Today at the party, I was talking to Gavin’s mom and told her that I just booked Eli’s birthday party next month and told her to keep the date open. She said, “Okay, that’s good to know because I usually work Saturdays.” I asked in what office she worked. (I didn’t even know what kind of a doctor she was.)

She answered, “Women’s Clinic of Johnson County.”

Me: “Really? You’re an OB/GYN? That’s where I go.”

Gavin’s Mom Carrie: “Who’s your doctor?”

Me: “Dr. Lofton.”

GMC: “I’m surprised I’ve never seen you before. I’ve seen a lot of her patients.”

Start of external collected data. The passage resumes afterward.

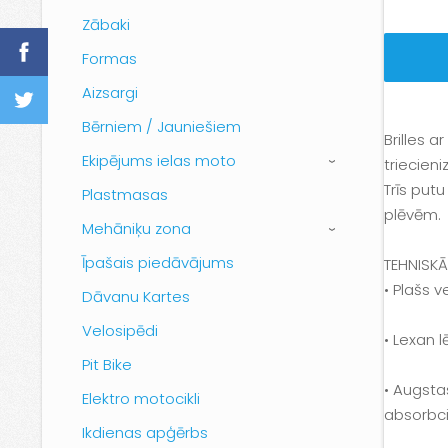
Zābaki
Formas
Aizsargi
Bērniem / Jauniešiem
Brilles 
Ekipējums ielas moto
triecien
›
Trīs putu
Plastmasas
plēvēm.
Mehāniķu zona
›
Īpašais piedāvājums
TEHNISKĀ
• Plašs 
Dāvanu Kartes
Velosipēdi
• Lexan 
Pit Bike
• Augsta
Elektro motocikli
absorbci
Ikdienas apģērbs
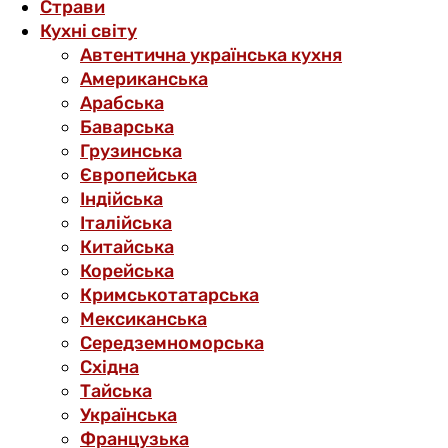
Страви
Кухні світу
Автентична українська кухня
Американська
Арабська
Баварська
Грузинська
Європейська
Індійська
Італійська
Китайська
Корейська
Кримськотатарська
Мексиканська
Середземноморська
Східна
Тайська
Українська
Французька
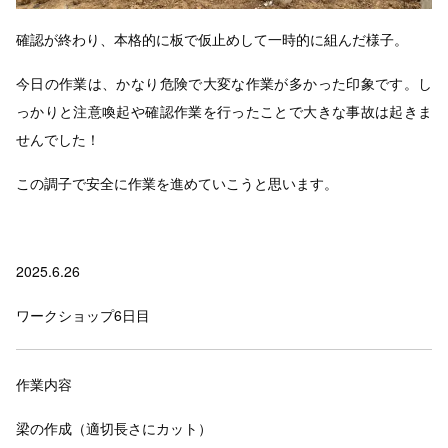
確認が終わり、本格的に板で仮止めして一時的に組んだ様子。
今日の作業は、かなり危険で大変な作業が多かった印象です。し
っかりと注意喚起や確認作業を行ったことで大きな事故は起きま
せんでした！
この調子で安全に作業を進めていこうと思います。
2025.6.26
ワークショップ6日目
作業内容
梁の作成（適切長さにカット）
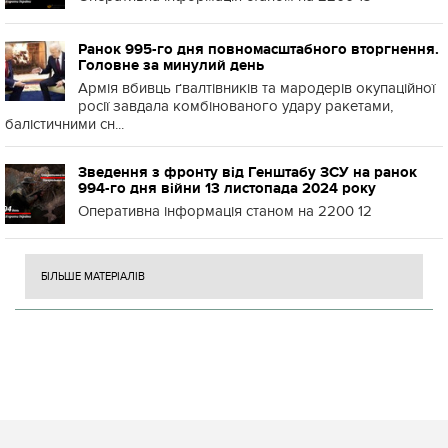
Ранок 995-го дня повномасштабного вторгнення.
Головне за минулий день
Армія вбивць ґвалтівників та мародерів окупаційної
росії завдала комбінованого удару ракетами,
балістичними сн...
Зведення з фронту від Генштабу ЗСУ на ранок
994-го дня війни 13 листопада 2024 року
Оперативна інформація станом на 2200 12
БІЛЬШЕ МАТЕРІАЛІВ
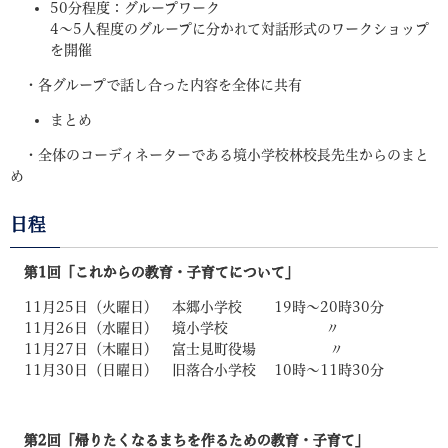
50分程度：グループワーク
4～5人程度のグループに分かれて対話形式のワークショップ
を開催
・各グループで話し合った内容を全体に共有
まとめ
・全体のコーディネーターである境小学校林校長先生からのまと
め
日程
第1回「これからの教育・子育てについて」
11月25日（火曜日） 本郷小学校 19時～20時30分
11月26日（水曜日） 境小学校 〃
11月27日（木曜日） 富士見町役場 〃
11月30日（日曜日） 旧落合小学校 10時～11時30分
第2回「帰りたくなるまちを作るための教育・子育て」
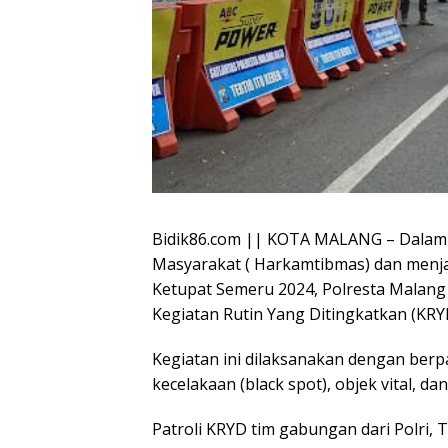
Bidik86.com || KOTA MALANG – Dalam
Masyarakat ( Harkamtibmas) dan menjag
Ketupat Semeru 2024, Polresta Malan
Kegiatan Rutin Yang Ditingkatkan (KRY
Kegiatan ini dilaksanakan dengan berpat
kecelakaan (black spot), objek vital, 
Patroli KRYD tim gabungan dari Polri, TN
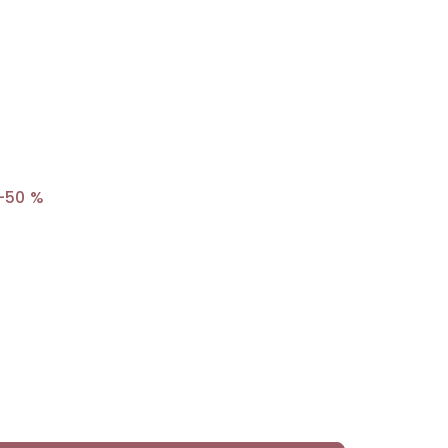
–50 %
č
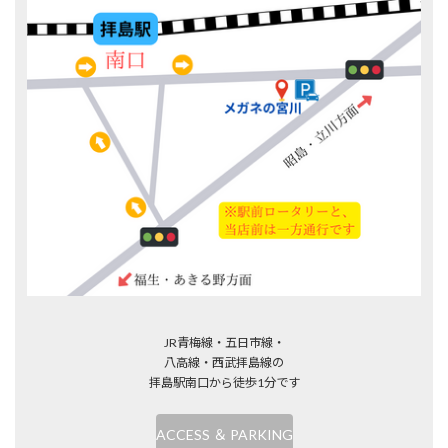
JR青梅線・五日市線・
八高線・西武拝島線の
拝島駅南口から徒歩1分です
ACCESS ＆ PARKING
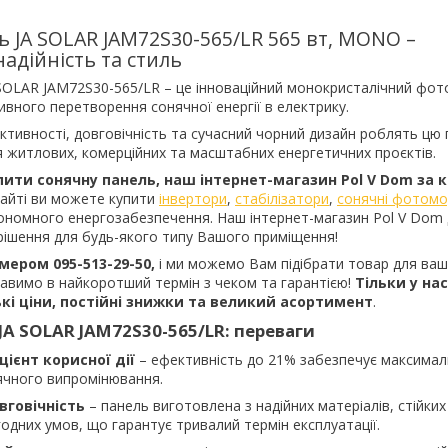
 JA SOLAR JAM72S30-565/LR 565 вт, MONO –
надійність та стиль
SOLAR JAM72S30-565/LR – це інноваційний монокристалічний фот
вного перетворення сонячної енергії в електрику.
ктивності, довговічність та сучасний чорний дизайн роблять цю
 житлових, комерційних та масштабних енергетичних проєктів.
пити сонячну панель, наш інтернет-магазин Pol V Dom за
айті ви можете купити
інвертори
,
стабілізатори
,
сонячні фотомо
втономного енергозабезпечення. Наш інтернет-магазин Pol V Do
рішення для будь-якого типу Вашого приміщення!
мером 095-513-29-50,
і ми можемо Вам підібрати товар для ваш
авимо в найкоротший термін з чеком та гарантією!
Тільки у на
ькі ціни, постійні знижки та великий асортимент
.
JA SOLAR JAM72S30-565/LR: переваги
ієнт корисної дії
– ефективність до 21% забезпечує максима
ячного випромінювання.
вговічність
– панель виготовлена з надійних матеріалів, стійких
одних умов, що гарантує тривалий термін експлуатації.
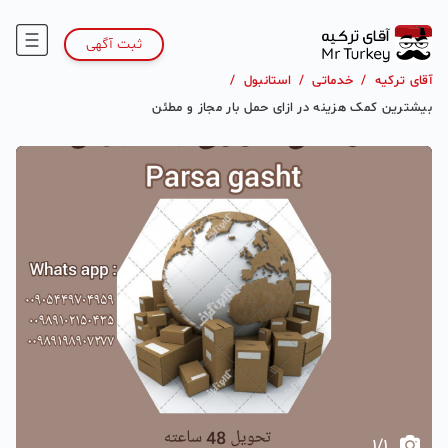
ثبت آگهی
آقای ترکیه
/
خدماتی
/
استانبول
/
بیشترین کمک هزینه در ازای حمل بار مجاز و مطئن
1
/
1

That’s about the time a light bulb went on in my head. My eyes got wide and my mouth dropped open. It was the same look you get on your face when you’re watching a murder movie and you figure out who the killer is. Except my realization was:

THIS WOMAN HAS SEEN MY VAGINA!!

I can’t believe I didn’t remember her before now, but at that moment it came flooding back to me. I was at the end of my pregnancy with Georgia, and my doctor decided to go run a marathon in Paris (I seriously could have killed her for doing that when I was 36 weeks pregnant), and sent me to her partner – the new doctor, Carrie. CARRIE! Gavin’s Mom!

Obviously Carrie did not remember me. After all, she saw me for two appointments two years ago. So what did I say? I said, “Hmmm. I can’t recall that I’ve ever seen you in that office before.”

Denial is a beautiful thing. It’s much less awkward than socializing with a woman who has had her hand up my vajayjay.

7 comments:

Morgen said...

Well, I mean what else were you going to say?
Seen one vagina, seen 'em all?
or
How dare you not remember MY vagina!

I think your answer "I can't recall" was much better, especially at Gavin's birthday party...

Maybe at a Passion Party!

OH -- Passion Party's were on NPR this morning!!!!
They expect Passion Parties to be HOT and gaining in popularity!!!
GO Neila!!!!

Desert Songbird said...

Well, maybe it's better that she didn't remember rather than to be greeted as the Dildo Lady, huh?

Sanni said...

*LOL* You poor thing. I guess your realization was as embarrassing as my thoughts when my gyn told me my V is beautiful colored. OMG!!!

Patois said...

I might have been worse if she'd said, "You look vaguely familiar. Hop up on this table and let me get a good look at you."

Rodrigo said...

Oi, achei teu blog pelo google tá bem interessante gostei desse post. Quando der dá uma passada pelo meu blog, é sobre camisetas personalizadas, mostra passo a passo como criar uma camiseta personalizada bem maneira. Até mais.

Sunrunner said...

*snort* That's pretty funny. You handled it very well!!!

Marilyn said...

There are very few things that make me feel better about my lack of health coverage. This post does. I think you handled it very well.